All genetic tests have limitations. Please refer to our Test Methods page for limitations relevant to this methodology.

PMS2: DNA analysis of the PMS2 gene is complicated due to the presence of several pseudogenes. One particular pseudogene, PMS2CL, has high sequence similarity to PMS2 exons 11 to 15 (Blount et al. 2018. PubMed ID: 29286535). Next-generation sequencing (NGS) based copy number variant (CNV) analysis can detect deletions and duplications involving exons 1 to 10 of PMS2 but has less sensitivity for exons 11 through 15. Multiplex ligation-dependent probe amplification (MLPA) can detect deletions and duplications involving PMS2 exons 1 to 15. Of note, PMS2 MLPA is not typically included in this test but can be ordered separately using test code 6062, if desired. 

POLE: Testing is restricted to the clinically relevant exonuclease domains.

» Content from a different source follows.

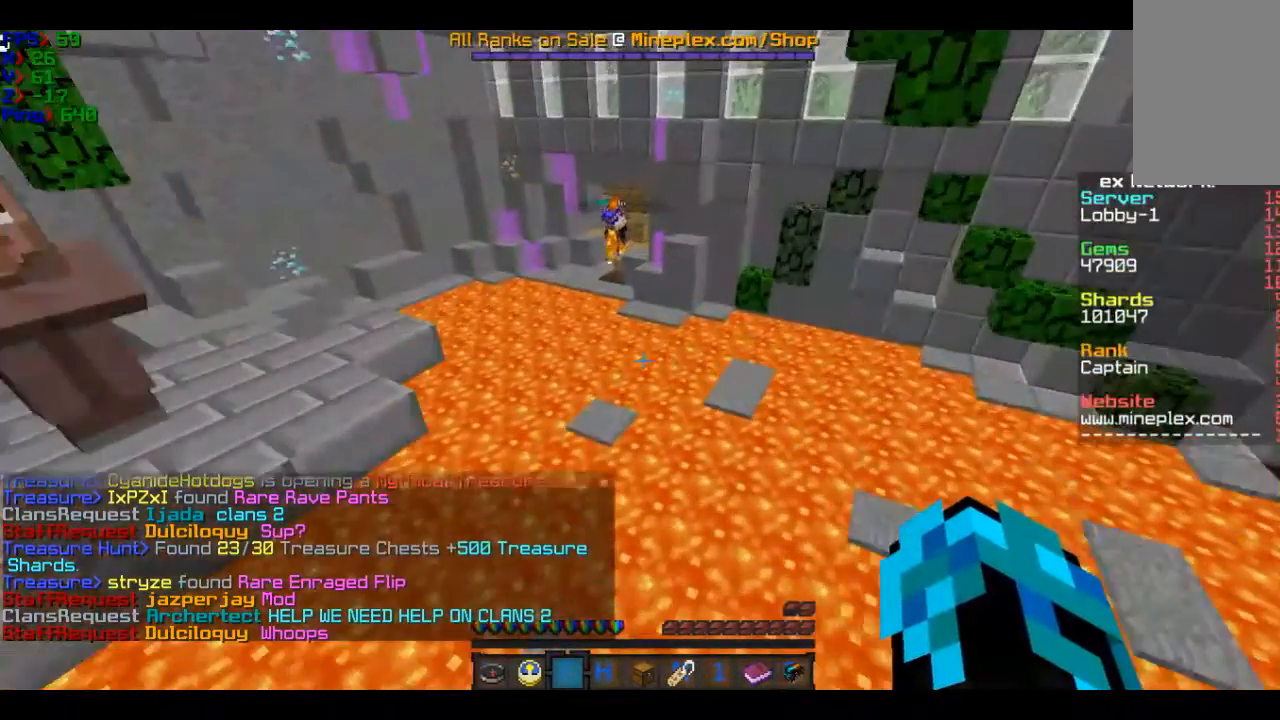
{"keys": ["a", "w"], "mouse": [], "events": [[333, "a", "down"]]}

TSC1: This test does not include analysis of TSC1 (NM_000368.4) non-coding exons 1 and 2, as to our knowledge, no sequence variants have been reported in association with TSC1-related disease within this region. However, a limited number of copy number variants (CNVs) have been reported in association with tuberous sclerosis complex (TSC) within this interval (e.g. van den Ouweland et al. 2011. PubMed ID: 20877415; Overwater et al. 2016. PubMed ID: 27406250). If TSC is strongly suspected, TSC1 multiplex ligation-dependent probe amplification (MLPA) may be ordered using test code 2055.

Enhanced Testing

APC: This test includes analysis of the APC promoter 1B region.

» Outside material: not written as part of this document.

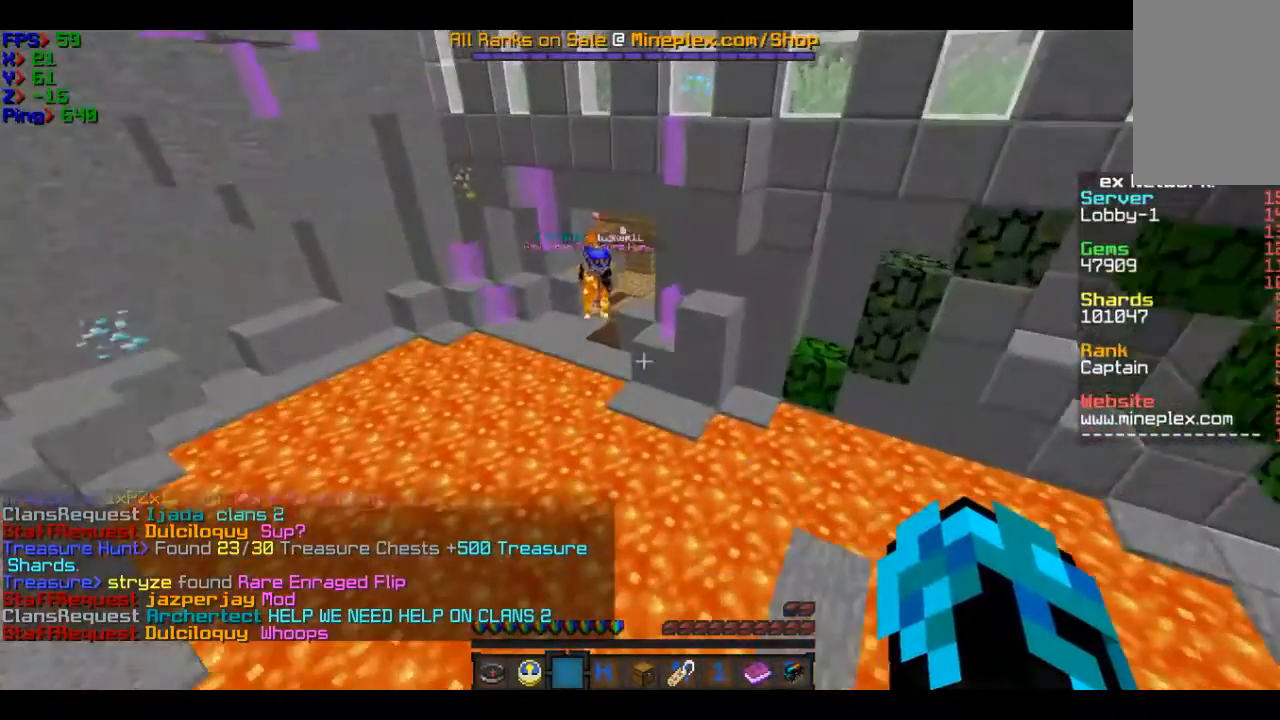
{"keys": ["w"], "mouse": [], "events": [[34, "a", "up"], [34, "w", "up"], [434, "w", "down"]]}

MSH2: This testing includes the inversion of exons 1 to 7 in MSH2 (Boland Inversion) and the c.942+3A>T polyalanine repeat variant.

NF1 and PMS2: Deletion and duplication testing for NF1 and PMS2 is performed using NGS, but CNVs detected in these genes are usually confirmed via multiplex ligation- dependent probe amplification (MLPA).

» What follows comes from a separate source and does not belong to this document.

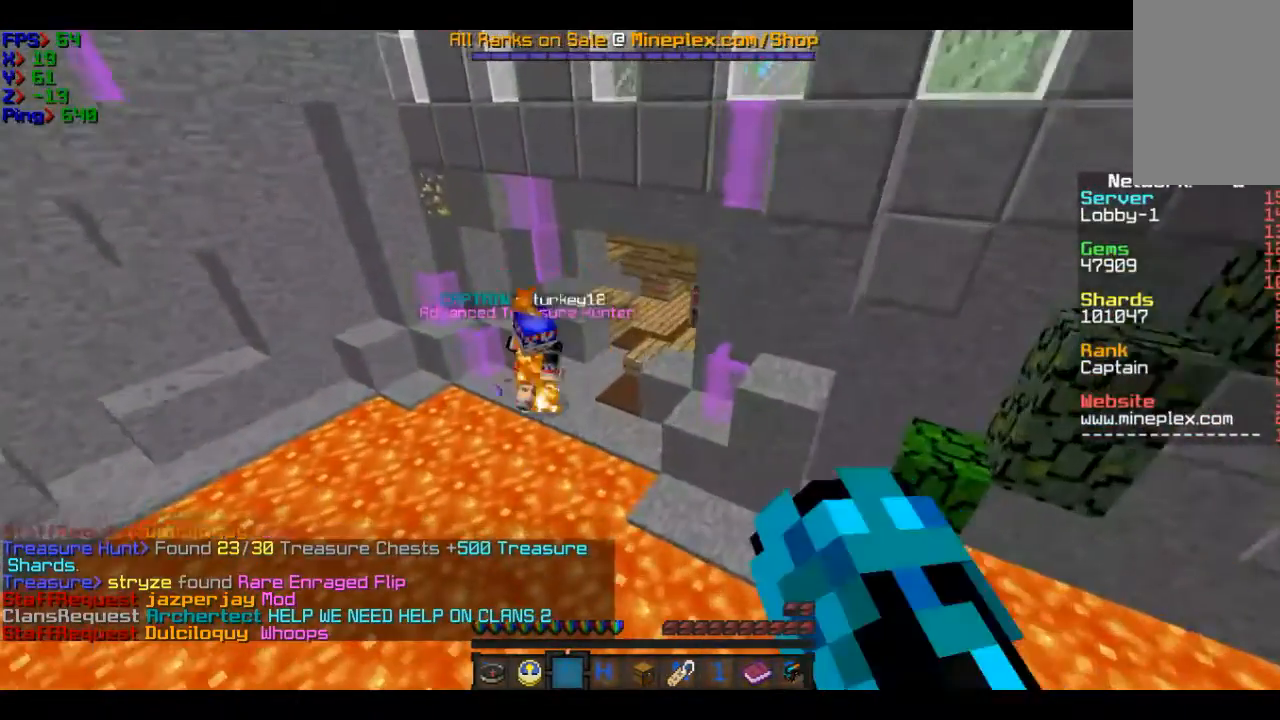
{"keys": ["w"], "mouse": [], "events": []}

PTEN: This testing includes coverage of the PTEN minimal promoter region (positions –1239 to –765 relative to the start codon).

VHL: This testing includes the VHL E1’ cryptic exon.

The analytical sensitivity of the PGxome platform has been validated at >99% for single nucleotide variants, >95% for indels <49 bp, and >99% for CNV ≥3 exons in size. Sensitivity is reduced in regions with repetitive elements or paralogy.

PGxome® platform: Capture and amplification based Next Generation Sequencing (NGS) is used to sequence the coding regions of nearly all genes and immediate flanking non-coding DNA (± 10 bp) in all available transcripts along with other non-coding regions harboring known disease-causing variants. Results are filtered to defined genes in panel. Reportable variants include both sequence variants and NGS-based detection of copy number variants (CNVs).Variants not meeting our quality threshold through NGS alone are confirmed with an orthogonal method, including but not limited to Sanger and array.All variants within the analyzed genes which are classified as pathogenic, likely pathogenic, risk, or variant of uncertain significance will be reported.